With these comments in mind, let’s take a look at the results:
a. There are 7 clusters (C1, C2….C7)
b. The classification is generally accurate: e.g. every fish is in C3. All birds are in C1 (except Tortoise which is in the wrong cluster).
c. Note that C5 has all the venomous creatures, except Frog where the clustering is wrong.
e. C7 has all the domestic animals. Reindeer is classified as domestic animal, not sure why, though I know people in Finland keep them like cattle.
f. Strangely, ‘Girl’ is in the same C7 cluster as domestic animals right next to ‘Pussycat’.
g. In C2, you can see lion, leopard, cheetah are very close together which is a fair indication of what we perceive in real life.
h. Also in C2, you can see that flying mammals (fruit bat and vampire bat) are in the same cluster as the other mammals but far away from the animals which typify our perception of ‘mammal’.
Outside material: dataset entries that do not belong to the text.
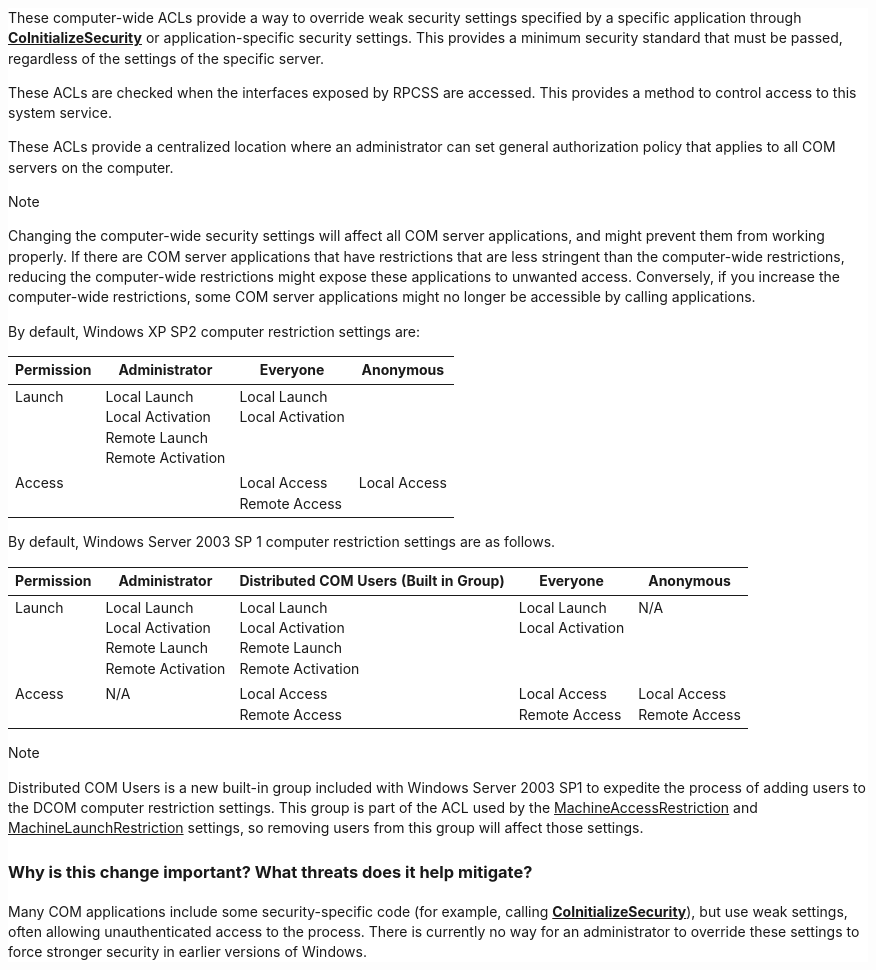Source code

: These computer-wide ACLs provide a way to override weak security settings specified by a specific application through [**CoInitializeSecurity**](/windows/desktop/api/combaseapi/nf-combaseapi-coinitializesecurity) or application-specific security settings. This provides a minimum security standard that must be passed, regardless of the settings of the specific server.

These ACLs are checked when the interfaces exposed by RPCSS are accessed. This provides a method to control access to this system service.

These ACLs provide a centralized location where an administrator can set general authorization policy that applies to all COM servers on the computer.

> [!Note]  
> Changing the computer-wide security settings will affect all COM server applications, and might prevent them from working properly. If there are COM server applications that have restrictions that are less stringent than the computer-wide restrictions, reducing the computer-wide restrictions might expose these applications to unwanted access. Conversely, if you increase the computer-wide restrictions, some COM server applications might no longer be accessible by calling applications.

 

By default, Windows XP SP2 computer restriction settings are:



| Permission        | Administrator                                                                                             | Everyone                                            | Anonymous               |
|-------------------|-----------------------------------------------------------------------------------------------------------|-----------------------------------------------------|-------------------------|
| Launch<br/> | Local Launch<br/> Local Activation<br/> Remote Launch<br/> Remote Activation<br/> | Local Launch<br/> Local Activation<br/> |                         |
| Access<br/> |                                                                                                           | Local Access<br/> Remote Access<br/>    | Local Access<br/> |



 

By default, Windows Server 2003 SP 1 computer restriction settings are as follows.



| Permission        | Administrator                                                                                             | Distributed COM Users (Built in Group)                                                                    | Everyone                                            | Anonymous                                        |
|-------------------|-----------------------------------------------------------------------------------------------------------|-----------------------------------------------------------------------------------------------------------|-----------------------------------------------------|--------------------------------------------------|
| Launch<br/> | Local Launch<br/> Local Activation<br/> Remote Launch<br/> Remote Activation<br/> | Local Launch<br/> Local Activation<br/> Remote Launch<br/> Remote Activation<br/> | Local Launch<br/> Local Activation<br/> | N/A<br/>                                   |
| Access<br/> | N/A<br/>                                                                                            | Local Access<br/> Remote Access<br/>                                                          | Local Access<br/> Remote Access<br/>    | Local Access<br/> Remote Access<br/> |



 

> [!Note]  
> Distributed COM Users is a new built-in group included with Windows Server 2003 SP1 to expedite the process of adding users to the DCOM computer restriction settings. This group is part of the ACL used by the [MachineAccessRestriction](machineaccessrestriction.md) and [MachineLaunchRestriction](machinelaunchrestriction.md) settings, so removing users from this group will affect those settings.

 

### Why is this change important? What threats does it help mitigate?

Many COM applications include some security-specific code (for example, calling [**CoInitializeSecurity**](/windows/desktop/api/combaseapi/nf-combaseapi-coinitializesecurity)), but use weak settings, often allowing unauthenticated access to the process. There is currently no way for an administrator to override these settings to force stronger security in earlier versions of Windows.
i. In C1, the birds cluster, you can see that gull, skimmer and skua (all seabirds) are very close together though I never told the program that they are seabirds, neither is their diet specified.
j. And hey, a Ladybird (which is an insect) is on the border between the Insect (C4) and the Bird clusters (C1)!
k. Quite interesting that Starfish is in the same cluster as Crayfish, Crab, Lobster, Clam
l. Fruitbat and Vampire Bat are in C2 on the border between birds and mammals which is quite good since they are flying mammals.
Of what use is such a self-organizing map?
With the right data, the right ‘tuning’ and some additional post-processing it could be used for e.g.
1. Stock market arbitrage. The program could be presented with a list of attributes such as P/E, EPS, volatility, market capitalization, analyst rating, Sharpe Ratio, Beta, % price change, average volume, etc. (all pre-processed and normalized), then stocks that are temporarily out of line with its peers despite having many similar characteristics, can be bought/ sold in anticipation of reversion to the normal situation.
2. Medical conditions, diseases, and their symptoms can also be fed into such a network to see estimate the likelihood of having/not having the disease. Of course this is not a simplistic task and requires information from medical specialists (and their input can also be fed into the program). Medical diagnosis is also not a White or Black process but with many shades of Gray.
3. This tool is also suitable for classifying data with a mix of quantitative (measurable) and qualitative (non-measurable except as a ranking or grading) attributes such as for different types of wine. On the one hand we may have numeric values such as acidity, price per x litre, age. On the other hand we also have the wine-taster’s grading, the color, the country of origin etc. All these could be used as input to see if our program’s classification matches the degree of distance between $ price.